May 12, 2010  |  Staff Writer  |  Print Article  |  Email this Article


By John Flynn Rooney
Law Bulletin staff writer

Chicago lawyer Michael Childress conducted four meetings Wednesday on the rooftop deck of his law firm’s new offices.

The outdoor deck on the 13th floor at 500 N. Dearborn Street also serves as a lunch spot for employees of Childress, Duffy, Goldblatt Ltd.

“We had a happy hour up here kind of spontaneously,” Childress said, adding that a Friday night movie event on the deck is planned.

During the coming months, a “tagging” event is expected. Teams of employees will be set loose with spray paint cans to cover sections of the deck in whatever designs they want to create, Childress said.

The firm, which concentrates its practice on representing policyholders in insurance disputes, moved to the new location in early April. After working with a broker, the firm relocated from an office building about a block west from 515 N. State, where employees could see the roof deck from the 22d floor, Childress said.

“We looked at [the] building that had a roof deck,” partner Joel N. Goldblatt said. “That caught on and resonated.”

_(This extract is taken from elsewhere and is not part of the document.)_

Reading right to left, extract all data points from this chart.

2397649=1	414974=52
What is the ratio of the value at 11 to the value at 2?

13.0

The move allowed for a more open layout in which partners share offices, while associates and staffers work side-by-side rather than in cubicles.

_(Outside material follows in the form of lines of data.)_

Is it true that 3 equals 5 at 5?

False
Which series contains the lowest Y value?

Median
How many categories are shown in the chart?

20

“I don’t miss a wall,” said associate Christina M. Phillips. “I don’t miss a door.”

Associate Matthew P. Fortin said of the new space, “It’s a physical incarnation of the way that we always wanted to practice, even in the old space.”

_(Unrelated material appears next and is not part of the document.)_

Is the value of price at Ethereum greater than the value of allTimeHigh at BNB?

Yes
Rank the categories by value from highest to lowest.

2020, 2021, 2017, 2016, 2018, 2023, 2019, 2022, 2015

The new space fosters collaboration among employees, Childress said.

The two floors occupied by the firm and the rooftop deck have wireless access. The firm’s 20 lawyers all have laptop computers, which allows them to serve clients nationwide when they work in the firm’s Florida or Texas offices.

Last Friday morning, Phillips arrived at the office early and headed to the roof deck with her laptop for several hours.

“It didn’t feel like work for 3 1/2 hours in the morning,” Phillips said during an interview on the deck Wednesday.

The move to the loft space is meant to eliminate many of the barriers familiar in law offices, such as auspicious corner offices for partners, Childress said.

“That stuff doesn’t matter anymore,” said name partner Michael W. Duffy, who shares an office with fellow partner, Christopher N. Mammel.

Most of the Childress, Duffy lawyers came from large law firms or were sole practitioners, Childress said.

Parts of the 13,000 square-foot office space are painted in bright primary colors. The space also includes a coffee bar and areas with comfortable sofas and flat-screen televisions. The coffee bar area is meant to provide space for employees to socialize, Childress said.

“It’s more like you work at home,” Childress said.

Childress stressed, however, that the new space includes private areas where lawyers can close the door to work on briefs and other matters.

A massage table remained in a small office on Wednesday.

Childress explained that a masseuse typically visits the office on Tuesdays.

“She just grabs you if you look like you need a massage,” Childress said.

In the fall of 2009, the Childress firm began an effort to greatly reduce the amount of paper used by employees, said Thomas J. Loucks, the firm’s managing partner and Childress’ office mate.

“Some people I wouldn’t have expected, picked it up easily,” Loucks said of the shift to using less paper.

When the firm moved, there were fewer files and boxes involved.

“We’re not saying you can’t have paper,” Childress said. “We’re saying there’s no point in keeping it.”

Many of the firm’s files are now housed electronically on the Internet and are accessible from anywhere in the world,” Childress said.

Paper files still exist in the office. But employees use less paper, pens, and paper clips, Childress said.

“You have to develop new habits,” Childress said.